Salieron juntos, y George se aseguró de dejar la puerta cerrada a sus espaldas. Durante todo el día había caído una lluvia intensa e incesante que danzaba sobre el patio de mármol, chorreaba por las ventanas y casi impedía ver la crecida masa gris del río. Pero hacía poco que había cesado de llover y, bajo el resplandor de las luces traseras del coche de George, los adoquines de Innocent Passage brillaban como castañas recién peladas. En el aire soplaba la primera mordedura del invierno.

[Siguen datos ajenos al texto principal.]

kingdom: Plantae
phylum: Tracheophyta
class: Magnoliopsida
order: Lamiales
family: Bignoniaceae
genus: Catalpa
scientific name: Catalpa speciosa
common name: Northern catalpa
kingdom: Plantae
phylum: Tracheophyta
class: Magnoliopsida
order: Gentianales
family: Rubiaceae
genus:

A Mandy empezó a gotearle la nariz, y hundió la mano en la bolsa para sacar un pañuelo y la bufanda. Antes de subir a la moto esperó a que George, con exasperante lentitud, sacara su viejo Metro al pasaje en marcha atrás. Tras un instante de vacilación, la muchacha corrió a darle la señal de que no venía nadie por Innocent Walk. Nunca venía nadie, pero George salía invariablemente en marcha atrás como si aquella maniobra fuera su diaria partida de dados con la muerte. Cuando George aceleró hasta perderse de vista, después de hacerle un gesto de despedida y agradecimiento, ella se dijo que al menos el hombre ya no tendría que preocuparse por su empleo y se alegró por él. La señora Demery le había contado que se rumoreaba que el señor Gerard tenía intención de despedirlo.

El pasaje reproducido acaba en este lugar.